Pastor Titus budiyanto menunggu kapal di pelantar Sebakong kecamatan bunguran barat kabupaten natuna. Di sana bertemu dengan bapak Paijo bersama isteri. Dia menuturkan pengalamannya, “di jawa timur penduduk padat. Kami hanya tamat SD. Sejak kecil orang tua membekali ketrampilan mencangkul. Lahan di Jawa timur semakin sempit. Maka kami mengikuti program transmigrasi dari pemerintah 13 tahun yang lalu. Walaupun kami sudah berada di sini 13 tahun tetapi kondisi masih memprihatinkan. Perekonomian kami sangat sulit. Kami sangat menderita. Kalau kami hanya mengandalkan pemerintah, maka kami tetap kere. Maka kami mencoba menanam sayur dan berdagang sayur. Hasil bumi dijual ke pulau sedanau kecamatan bunguran barat kabupaten natuna kepulauan riau.”

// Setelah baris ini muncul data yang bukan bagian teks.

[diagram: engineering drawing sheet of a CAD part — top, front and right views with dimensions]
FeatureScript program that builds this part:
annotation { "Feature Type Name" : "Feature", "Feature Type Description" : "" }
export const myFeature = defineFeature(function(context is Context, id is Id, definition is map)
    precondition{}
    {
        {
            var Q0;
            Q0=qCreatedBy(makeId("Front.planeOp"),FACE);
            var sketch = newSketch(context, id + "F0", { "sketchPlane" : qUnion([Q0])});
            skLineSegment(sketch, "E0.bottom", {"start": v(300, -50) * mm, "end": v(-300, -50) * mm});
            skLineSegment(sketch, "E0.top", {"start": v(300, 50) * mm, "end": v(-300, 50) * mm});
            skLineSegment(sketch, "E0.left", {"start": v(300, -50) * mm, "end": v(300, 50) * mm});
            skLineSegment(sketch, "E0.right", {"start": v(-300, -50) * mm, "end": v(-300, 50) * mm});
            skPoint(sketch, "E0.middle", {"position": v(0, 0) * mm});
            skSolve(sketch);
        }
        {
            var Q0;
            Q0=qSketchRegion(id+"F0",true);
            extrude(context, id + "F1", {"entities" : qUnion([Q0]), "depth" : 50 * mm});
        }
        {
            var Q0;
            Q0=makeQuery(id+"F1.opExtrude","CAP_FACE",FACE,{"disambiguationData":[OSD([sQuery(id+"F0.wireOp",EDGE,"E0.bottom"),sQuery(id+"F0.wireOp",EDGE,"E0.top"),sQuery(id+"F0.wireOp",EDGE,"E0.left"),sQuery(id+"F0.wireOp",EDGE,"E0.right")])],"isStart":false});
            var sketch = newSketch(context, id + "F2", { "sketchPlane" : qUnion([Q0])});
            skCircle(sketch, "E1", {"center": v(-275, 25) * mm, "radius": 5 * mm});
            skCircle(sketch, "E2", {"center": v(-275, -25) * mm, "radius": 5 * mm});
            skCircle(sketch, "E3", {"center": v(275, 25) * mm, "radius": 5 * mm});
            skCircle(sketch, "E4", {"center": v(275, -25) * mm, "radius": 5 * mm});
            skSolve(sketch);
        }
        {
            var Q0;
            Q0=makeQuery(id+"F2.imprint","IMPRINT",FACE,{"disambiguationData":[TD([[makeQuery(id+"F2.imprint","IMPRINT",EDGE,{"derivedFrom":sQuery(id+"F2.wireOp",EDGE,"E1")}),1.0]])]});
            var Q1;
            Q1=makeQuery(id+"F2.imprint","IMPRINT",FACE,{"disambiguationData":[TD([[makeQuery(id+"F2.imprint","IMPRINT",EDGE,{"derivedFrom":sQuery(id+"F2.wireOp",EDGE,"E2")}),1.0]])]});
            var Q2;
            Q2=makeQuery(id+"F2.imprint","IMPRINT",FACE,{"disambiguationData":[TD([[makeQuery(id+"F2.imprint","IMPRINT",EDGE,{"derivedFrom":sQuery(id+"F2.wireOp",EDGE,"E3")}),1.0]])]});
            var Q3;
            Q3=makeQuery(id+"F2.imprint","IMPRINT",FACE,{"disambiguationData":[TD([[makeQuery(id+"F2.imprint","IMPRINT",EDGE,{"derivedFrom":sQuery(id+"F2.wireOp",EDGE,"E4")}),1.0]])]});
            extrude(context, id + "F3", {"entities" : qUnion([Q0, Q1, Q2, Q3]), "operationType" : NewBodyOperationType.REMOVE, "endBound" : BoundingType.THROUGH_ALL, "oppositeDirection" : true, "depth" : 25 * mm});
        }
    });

Bapak Purba menimpali,”lae, hidup memang harus berusaha. Kita tidak cukup hanya berfikir dan berharap.”

Purba dari Batak bertemu dengan Paijo dari Jawa Timur. Orang bertemperamen keras bertemu dengan orang bertemperamen halus. Entah pengaruh nada tinggi Purba atau Paijo males bicara, Paijo terdiam. Mencairkan situasi Pastor Titus mengajak bercakap-cakap bapak Paijo dengan bahasa Jawa.

“Pancen leres mekaten nggih pak. Manungso tansah ngudi kasampurnaning urip. Gen ngudi punika manungso tansah ngolah rosa, nalar dan badan supados selaras. “

Painem adalah isteri paijo. Painem berkata,”leres kuwi mas! Namun makaten kulo mung wong melarat. Bapak lan ibu melarat. Jenengen benten. Panjenengan kuwi wong keraton. Alus aten-atenipun” (betul itu mas! Tetapi kami orang miskin. Orang tua miskin. Kau bukan orang miskin. Kamu adalah orang keraton. Halus tutur kata dan budi.)

Keluar dari kungkungan kemiskinan harus mendobrak keyakinan dari orang tua. Paijo meyakini bahwa orang tua mereka miskin. Mereka miskin. Dan anak-anak cucu mereka akan terlahir miskin. Karena miskin mereka memandang rendah keberadaan dirinya sendiri. Sedangkan di mata mereka orang lain lebih kaya, lebih halus, lebih tinggi, dan terlahir menjadi kaya.

Sungguhkah orang miskin akan tetap miskin dan orang kaya tetap menjadi kaya? Bisakah kita membalik roda kehidupan di atas yakni orang miskin menjadi kaya, dan yang kaya semakin lebih kaya?

Sepenggal Doa

Batu Ubi, 27 Desember 2008

Susilo berkata,”kalau kita rajin rosario, maka Tuhan memberi banyak jalan. Rejeki lancar. kesehatan baik. relasi dengan orang lain membaik. Bilamana kita meminta kepada yang di atas maka kita harus tekun menanti. kebanyakan orang seringkali kurang bersabar atas jawaban doanya. sehari belum menjadi nyata, tunggu dua hari, dua hari belum nyata, ditunggu 2 minggu. 2 minggu belum nyata, ditunggu 2 bulan. 2 bulan belum nyata, ditunggu 2 tahun. 2 tahun belum nyata, ditunggu 20 tahun. Yang di atas mengatur segalanya. Kita tetap berserah kepada yang di atas dan berjuang dan berjuang. Percuma kita berdoa tetapi kita tidak mau berjuang mencapai tujuan kita.”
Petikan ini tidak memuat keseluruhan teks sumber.